PAGE:
-- START --

It’s not difficult to see why Jules Verne picked Iceland as the starting point for his science fiction classic A Journey to the Center of the Earth. With its lava fields, hot springs, craters and imposing mountains, the country is a breeding ground for fertile imaginations. Just ask its inhabitants.
“Creation is part of who we are,” offers Haraldur Jonsson, one of Iceland’s most prominent artists. “Volcanic lava is the starting point of life.”
“It’s such a small closed island, we have to do something creative,” agrees sculptor Brynhildur Porgeirsdottir, whose art made from lava, glass and cement is gaining international acclaim. “We have this energy that makes us believe in ourselves. We are not afraid to push the limits.”
Their beliefs are not limited to conventional practices. Reykjavík’s sole highway, which carves a pin-straight line through lava fields, suddenly swerves to avoid rock formations believed to be inhabited by “hidden people,” or elves. In the winter darkness, locals meet for social hour at outdoor thermal-heated swimming pools that dot the capital. And in the city’s main thoroughfare, Laugavegur Street, babies aboard vintage Seventies carriages are often left in biting winds and sub-degree weather outside coffee shops, while mothers sip their cappuccinos indoors.

-- END --

THINGS TO DO:
a) Quote the passage on Iceland between "Their beliefs are" and "their cappuccinos indoors.", inclusive.
b) Render this sentence from the passage on Iceland in Spanish: "In the winter darkness, locals meet for social hour at outdoor thermal-heated swimming pools that dot the capital."
Answer from the passage on Iceland alone.

EXTRACTED INFORMATION:
-- START --

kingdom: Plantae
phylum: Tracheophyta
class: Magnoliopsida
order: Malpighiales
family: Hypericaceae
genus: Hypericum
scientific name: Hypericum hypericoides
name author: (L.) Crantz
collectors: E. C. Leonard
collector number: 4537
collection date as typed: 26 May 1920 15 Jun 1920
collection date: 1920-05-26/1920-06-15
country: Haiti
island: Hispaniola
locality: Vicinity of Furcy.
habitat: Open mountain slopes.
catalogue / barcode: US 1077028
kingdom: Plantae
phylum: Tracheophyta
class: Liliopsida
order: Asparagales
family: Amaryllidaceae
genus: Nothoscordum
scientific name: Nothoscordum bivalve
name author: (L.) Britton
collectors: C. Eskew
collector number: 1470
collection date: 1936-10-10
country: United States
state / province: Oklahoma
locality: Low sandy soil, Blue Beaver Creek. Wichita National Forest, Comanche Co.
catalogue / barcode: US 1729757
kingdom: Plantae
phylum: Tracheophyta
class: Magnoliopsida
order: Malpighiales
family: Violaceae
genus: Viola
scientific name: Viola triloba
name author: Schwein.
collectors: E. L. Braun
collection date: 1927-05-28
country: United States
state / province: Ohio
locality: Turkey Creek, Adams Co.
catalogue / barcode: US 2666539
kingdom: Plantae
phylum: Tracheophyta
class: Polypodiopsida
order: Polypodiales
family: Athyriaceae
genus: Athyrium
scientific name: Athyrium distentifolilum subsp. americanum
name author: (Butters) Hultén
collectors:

-- END --

SOLUTIONS FOR EACH TASK:
a)
Their beliefs are not limited to conventional practices. Reykjavík’s sole highway, which carves a pin-straight line through lava fields, suddenly swerves to avoid rock formations believed to be inhabited by “hidden people,” or elves. In the winter darkness, locals meet for social hour at outdoor thermal-heated swimming pools that dot the capital. And in the city’s main thoroughfare, Laugavegur Street, babies aboard vintage Seventies carriages are often left in biting winds and sub-degree weather outside coffee shops, while mothers sip their cappuccinos indoors.

b) En la oscuridad del invierno, los lugareños se reúnen para un rato de convivencia en las piscinas al aire libre con calefacción termal que salpican la capital.